A Microwave Tomography Framework for Monitoring of Pharmaceutical Processes

University dissertation from Chalmers University of Technology

Abstract: Industrial pharmaceutical processes may be very difficult to monitor and control. Today, an important research fields is non-invasive measurement techniques that provide information about the material distribution inside the process. In this thesis, a microwave tomography (MWT) framework for monitoring of pharmaceutical processes is presented. MWT provides relatively high spatial resolution compared to many other non-invasive techniques. We wish to reconstruct the permittivity distribution for an unknown medium inside the process vessel. Thus, an inverse scattering problem is solved. The reconstruction algorithm is a gradient-based algorithm, where a goal function is minimized subject to appropriate constraints. The goal function involves the misfit between the computed and the measured scattering parameters. The sensitivity of the goal function, with respect to changes in the material parameters, is formulated in terms of the field solution of the original field problem and an adjoint field problem. Thus, the computational cost is independent of the number of material parameters used to describe the permittivity. Moreover, the sensitivity is derived from the continuum form of Maxwell's equations. This allows for more flexibility with respect to the choice of the field solver. The material parameters are expressed in terms of a sum of basis functions with unknown coefficients.

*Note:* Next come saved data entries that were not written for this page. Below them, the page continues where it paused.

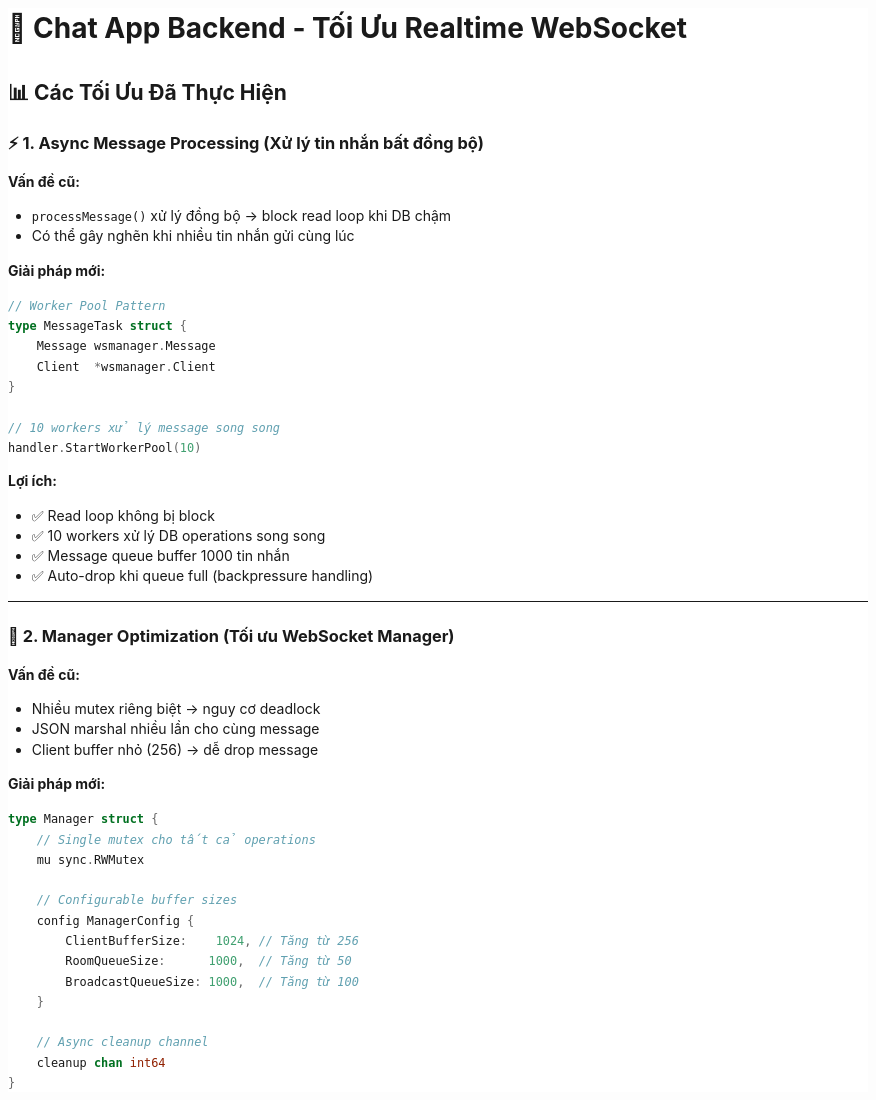 # 🚀 Chat App Backend - Tối Ưu Realtime WebSocket

## 📊 **Các Tối Ưu Đã Thực Hiện**

### ⚡ **1. Async Message Processing (Xử lý tin nhắn bất đồng bộ)**

**Vấn đề cũ:**

- `processMessage()` xử lý đồng bộ → block read loop khi DB chậm
- Có thể gây nghẽn khi nhiều tin nhắn gửi cùng lúc

**Giải pháp mới:**

```go
// Worker Pool Pattern
type MessageTask struct {
    Message wsmanager.Message
    Client  *wsmanager.Client
}

// 10 workers xử lý message song song
handler.StartWorkerPool(10)
```

**Lợi ích:**

- ✅ Read loop không bị block
- ✅ 10 workers xử lý DB operations song song
- ✅ Message queue buffer 1000 tin nhắn
- ✅ Auto-drop khi queue full (backpressure handling)

---

### 🔧 **2. Manager Optimization (Tối ưu WebSocket Manager)**

**Vấn đề cũ:**

- Nhiều mutex riêng biệt → nguy cơ deadlock
- JSON marshal nhiều lần cho cùng message
- Client buffer nhỏ (256) → dễ drop message

**Giải pháp mới:**

```go
type Manager struct {
    // Single mutex cho tất cả operations
    mu sync.RWMutex

    // Configurable buffer sizes
    config ManagerConfig {
        ClientBufferSize:    1024, // Tăng từ 256
        RoomQueueSize:      1000,  // Tăng từ 50
        BroadcastQueueSize: 1000,  // Tăng từ 100
    }

    // Async cleanup channel
    cleanup chan int64
}
```
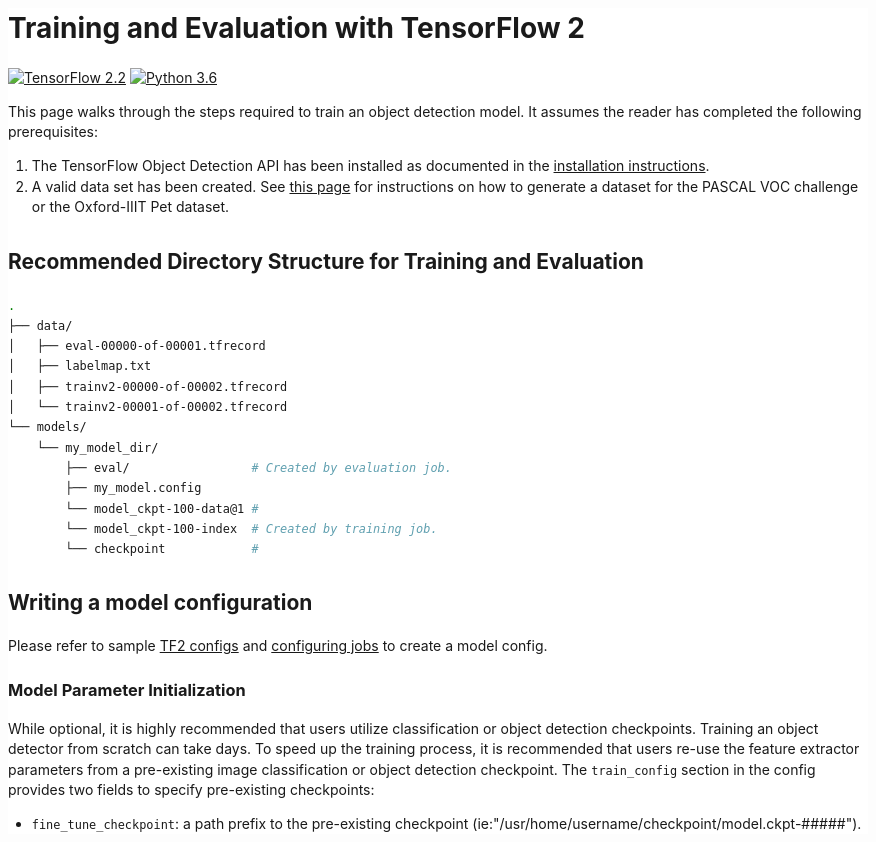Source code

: # Training and Evaluation with TensorFlow 2

[![TensorFlow 2.2](https://img.shields.io/badge/TensorFlow-2.2-FF6F00?logo=tensorflow)](https://github.com/tensorflow/tensorflow/releases/tag/v2.2.0)
[![Python 3.6](https://img.shields.io/badge/Python-3.6-3776AB)](https://www.python.org/downloads/release/python-360/)

This page walks through the steps required to train an object detection model.
It assumes the reader has completed the following prerequisites:

1.  The TensorFlow Object Detection API has been installed as documented in the
    [installation instructions](tf2.md#installation).
2.  A valid data set has been created. See [this page](preparing_inputs.md) for
    instructions on how to generate a dataset for the PASCAL VOC challenge or
    the Oxford-IIIT Pet dataset.

## Recommended Directory Structure for Training and Evaluation

```bash
.
├── data/
│   ├── eval-00000-of-00001.tfrecord
│   ├── labelmap.txt
│   ├── trainv2-00000-of-00002.tfrecord
│   └── trainv2-00001-of-00002.tfrecord
└── models/
    └── my_model_dir/
        ├── eval/                 # Created by evaluation job.
        ├── my_model.config
        └── model_ckpt-100-data@1 #
        └── model_ckpt-100-index  # Created by training job.
        └── checkpoint            #
```

## Writing a model configuration

Please refer to sample [TF2 configs](../configs/tf2) and
[configuring jobs](configuring_jobs.md) to create a model config.

### Model Parameter Initialization

While optional, it is highly recommended that users utilize classification or
object detection checkpoints. Training an object detector from scratch can take
days. To speed up the training process, it is recommended that users re-use the
feature extractor parameters from a pre-existing image classification or object
detection checkpoint. The `train_config` section in the config provides two
fields to specify pre-existing checkpoints:

*   `fine_tune_checkpoint`: a path prefix to the pre-existing checkpoint
    (ie:"/usr/home/username/checkpoint/model.ckpt-#####").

The basis functions are space dependent and they can be either (i) global or (ii) local on a parameterization mesh. The coefficients may be frequency dependent according to an appropriate dispersion model, e.g., Debye model. This representation allows for fewer degrees of freedom in the reconstruction problem. Furthermore, it gives the possibility of incorporating a priori information about the object and it is independent of the computational mesh. This allows for refinement of the computational mesh to attain higher accuracy in the field solution without influencing the degrees of freedom in the reconstruction problem. This microwave tomography framework has been tested for two different cases: (i) a parameterization based on global basis functions where the medium is non-dispersive and axisymmetric with respect to space; and (ii) a parameterization mesh with local basis functions for a dispersive medium with a discontinuous permittivity profile.